In this year’s Writing Showcase, which took place on the evening of May 24, 2017 at the Cortelyou Commons, there was something new to celebrate, because included in the many honors was a brand new award: The Library Research Prize!
This prize was created with an emphasis on the process of research. It is awarded to student authors in First Year Program courses whose essays have been judged to demonstrate excellence in the application of information literacy skills and the use of information tools and resources.
In addition to their essays, entrants for the prize were required to submit a Research Statement, an account explaining how they went about the process of information exploration and discovery and what they learned from it. We wanted to know what worked, what didn’t, and how they progressed when exploring topics, developing a research question, identifying relevant search terms, developing an effective search strategy, choosing appropriate databases, and evaluating the usefulness of the information they found for answering their original research question.
As you can see, it’s a lot to ask! However, two student authors came shining through, and for the first ever DePaul University Library Research Prize, our winners are:
Amanda Stocchetti: “The Effects of Gender Socialization on Individuals” (WRD-104, instructed by Hannah Lee).
Among the many valuable experiences described in her Research Statement, Amanda expressed a true appreciation for the abundance of information sources available, and wrote: “from this process I also learned what to expect of college research papers; I realized how much careful work and dedication must go into the researching and speaking about important, not easily explainable matters.”

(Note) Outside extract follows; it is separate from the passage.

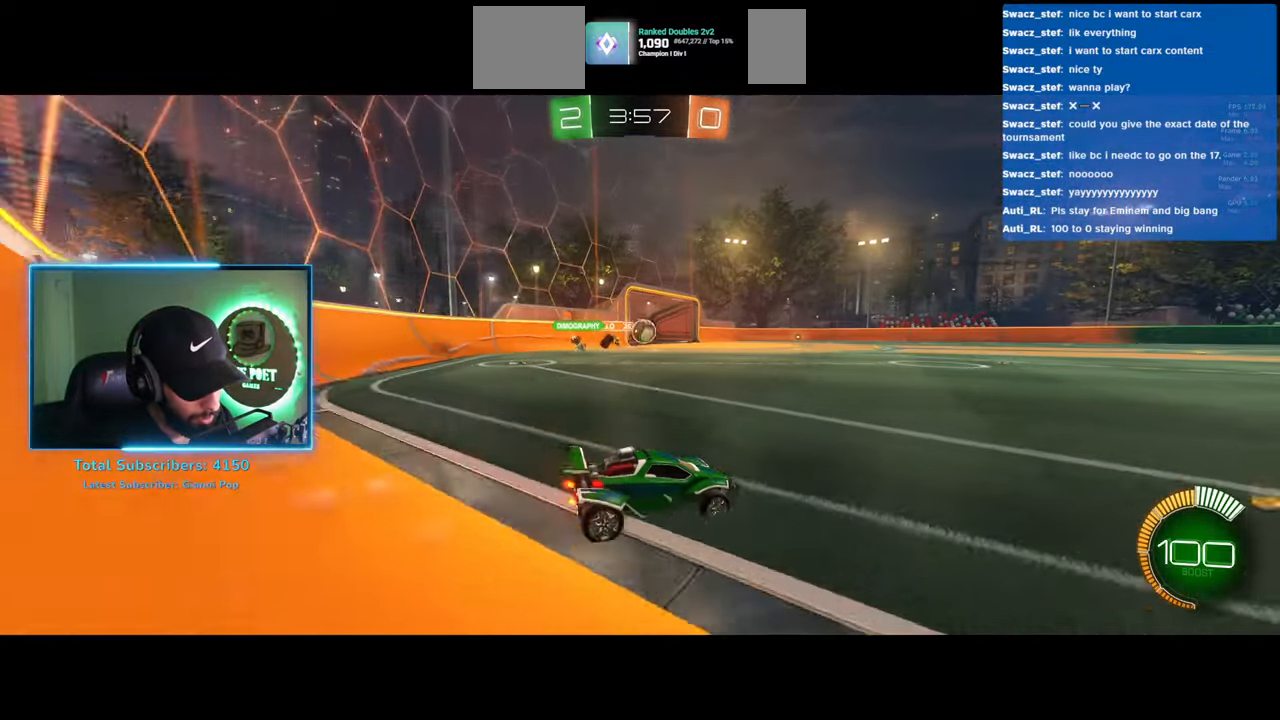
{"keys": ["w"], "mouse": [], "events": [[50, "mouse_right", "up"], [100, "mouse_right", "down"], [183, "mouse_right", "up"], [350, "q", "up"]]}
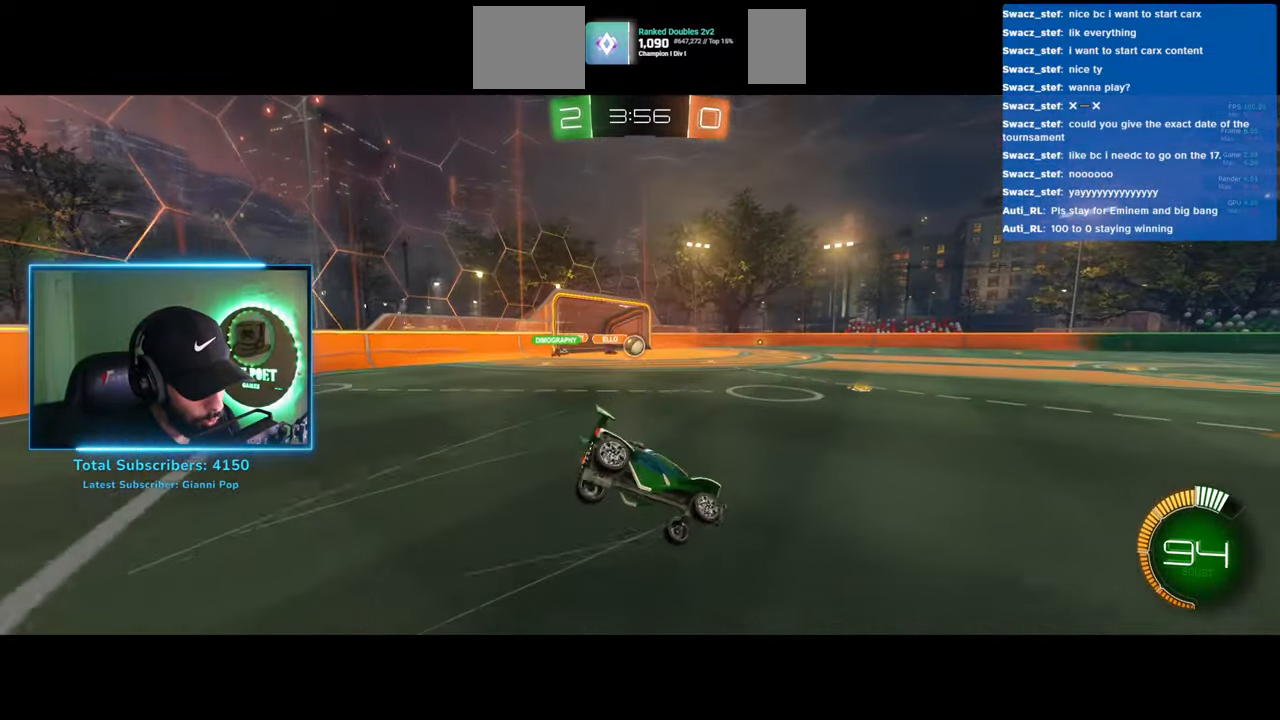
{"keys": ["w"], "mouse": [], "events": []}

William Asztalos: “Real Analysis of the Common Core” (WRD-104, instructed by Hannah Lee).
In his Research Statement, William reflected on his consultations with librarians and his use of other library resources to overcome specific challenges, and wrote: “the single greatest skill I obtained from this experience was, quite simply, the ability to ask for help!”
We at the DePaul University Library congratulate both Amanda and William for their great achievement, and celebrate their excellence in applying and exemplifying the principles of information literacy in the course of their research and studies.
In addition to thanking our winners, the Library expresses its sincere thanks to all the staff of DePaul University’s First Year Program, and especially to the Coordinator of the Writing Showcase, Joyce Bean.